Collection entries:
● ● ● ● ● ● ●

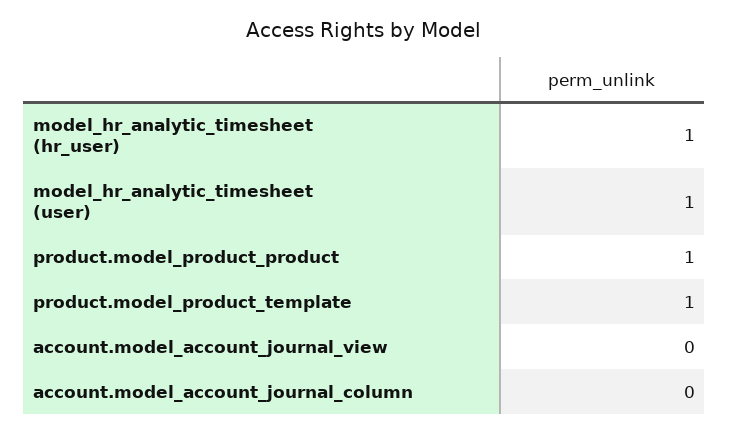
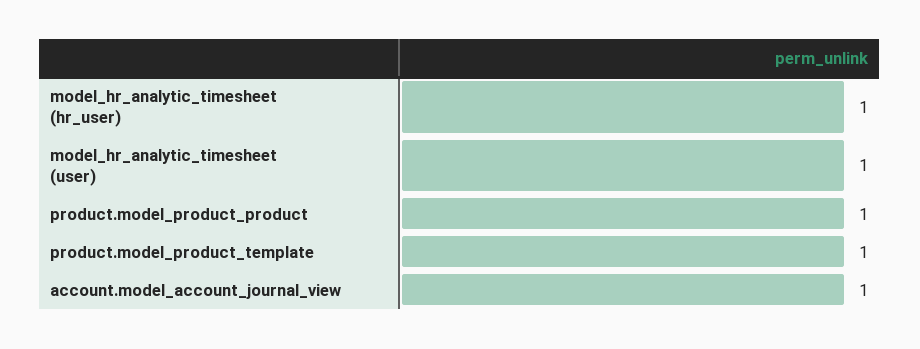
  {
    "model_hr_analytic_timesheet (hr_user)": 1,
    "model_hr_analytic_timesheet (user)": 1,
    "product.model_product_product": 1,
    "product.model_product_template": 1,
-   "account.model_account_journal_view": 0,
+   "account.model_account_journal_view": 1
-   "account.model_account_journal_column": 0
  }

● ● ● ● ● ● ●

Could you transcribe every entry above exactly, leaving out the images?

  {
    "model_hr_analytic_timesheet (hr_user)": 1,
    "model_hr_analytic_timesheet (user)": 1,
    "product.model_product_product": 1,
    "product.model_product_template": 1,
-   "account.model_account_journal_view": 0,
+   "account.model_account_journal_view": 1
-   "account.model_account_journal_column": 0
  }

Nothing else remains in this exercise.